RIM, which employs more than 16,000 people worldwide, will eliminate approximately 12 percent of its workforce so say "several people close to the company" as cited by Canada’s Globe and Mail.
It’s been a rough couple of years for Research In Motion, which has seen its smartphone market share drop dramatically in the face of competition from Apple’s iPhone and a bevy of Android devices available. The company has been punched in the gut, not only among general consumers, but also in the business market, where it once was considered an unstoppable force. Now, with revenues and a stock price that have plummeted, it appears the company is going to have to give a lot of employees the boot. It would be RIM’s second downsizing in a year. Last summer, another 2,000 workers got the ax.
The next layoffs will begin in less than a week June 1 the Globe and Mail said.
A RIM spokesperson wouldn’t comment for the article, chalking it all up to "rumors and speculation,” but did allude to comments made by Thorsten Heins, the company’s new CEO, who recently said he wanted to streamline operations in order to save $1 billion by the end of RIM’s 2013 fiscal year. In other words, the report is at least on the right track.
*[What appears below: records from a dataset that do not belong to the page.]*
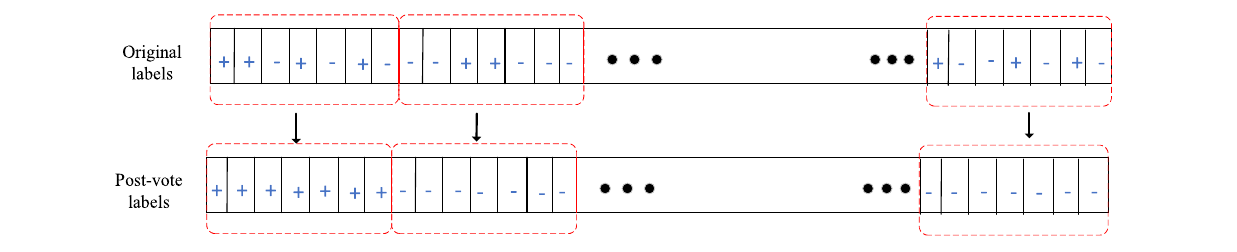
FIGURE3 Majority voting diagram.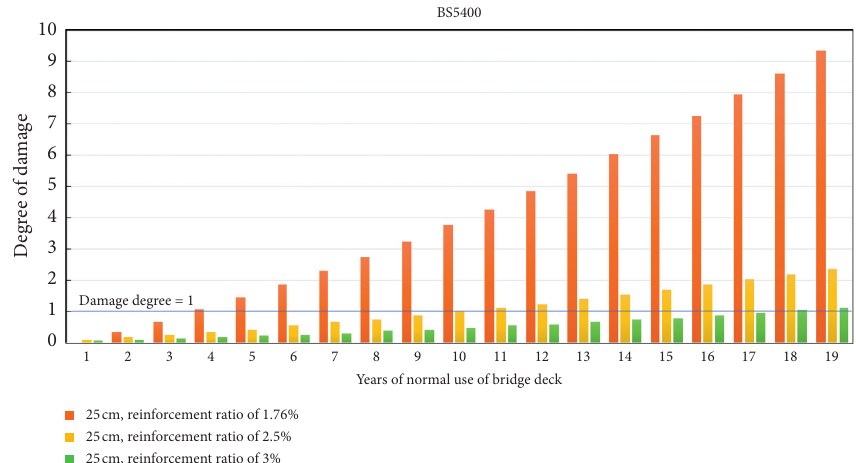
Figure 18: Fatigue damage of bridge-deck reinforcement under three reinforcement ratios with a slab thickness of 25cm.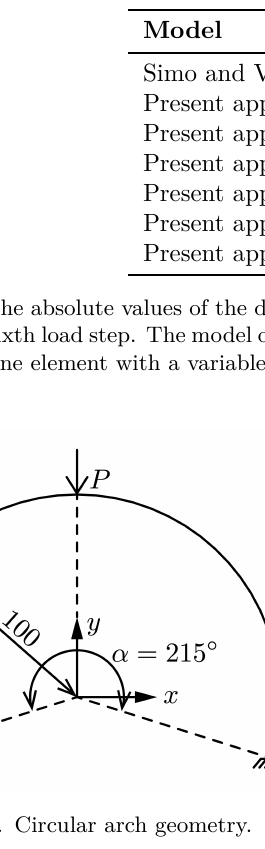
maximum number of 3 iterations per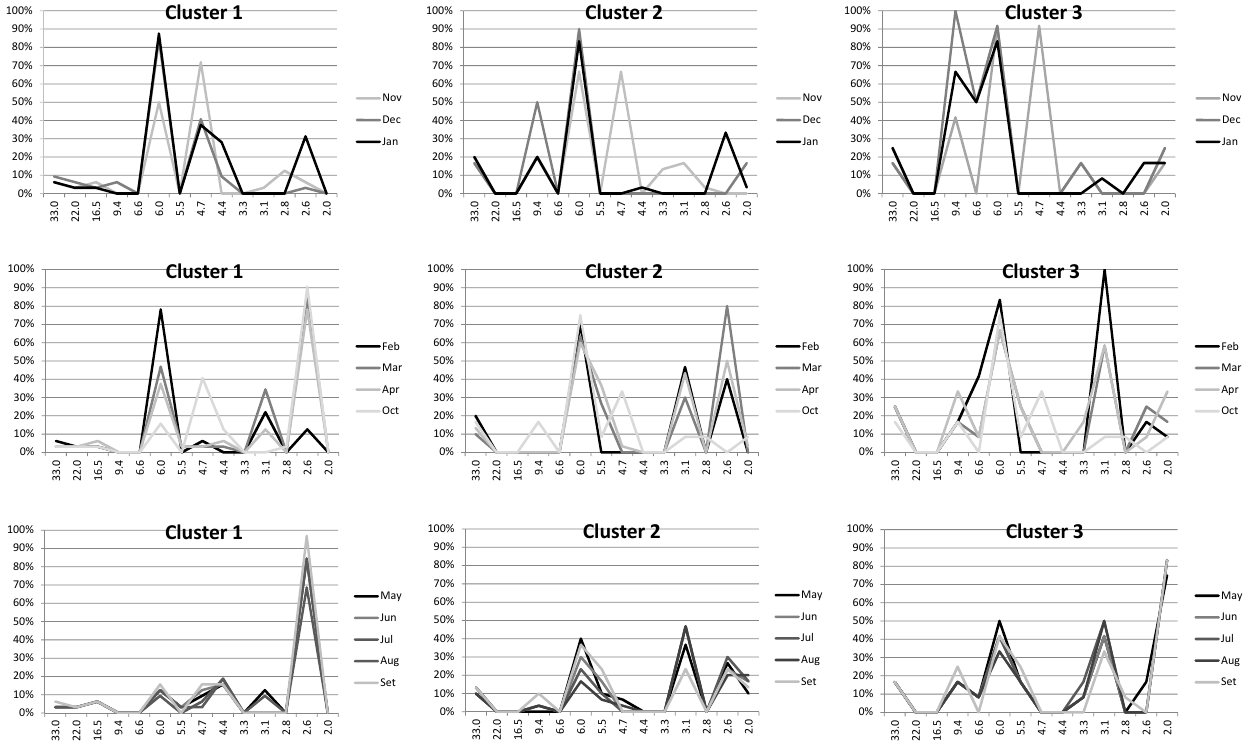
Figure 7. Frequencies relative to each cluster per period cycle, gathered in three groups: November, December and January (wet season); February, March and April (transition months); and May–September (dry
As grim as the news is, sometimes big decisions like these are what’s necessary to keep a company viable. RIM does have some major projects on the horizon, including the debut of its BlackBerry 10 operating system later this year which is bound to include some new phones as well as an LTE-compatible version of its PlayBook tablet PC. And despite RIM’s problems, some analysts are cautiously optimistic that the pieces can come into place to help the company recover.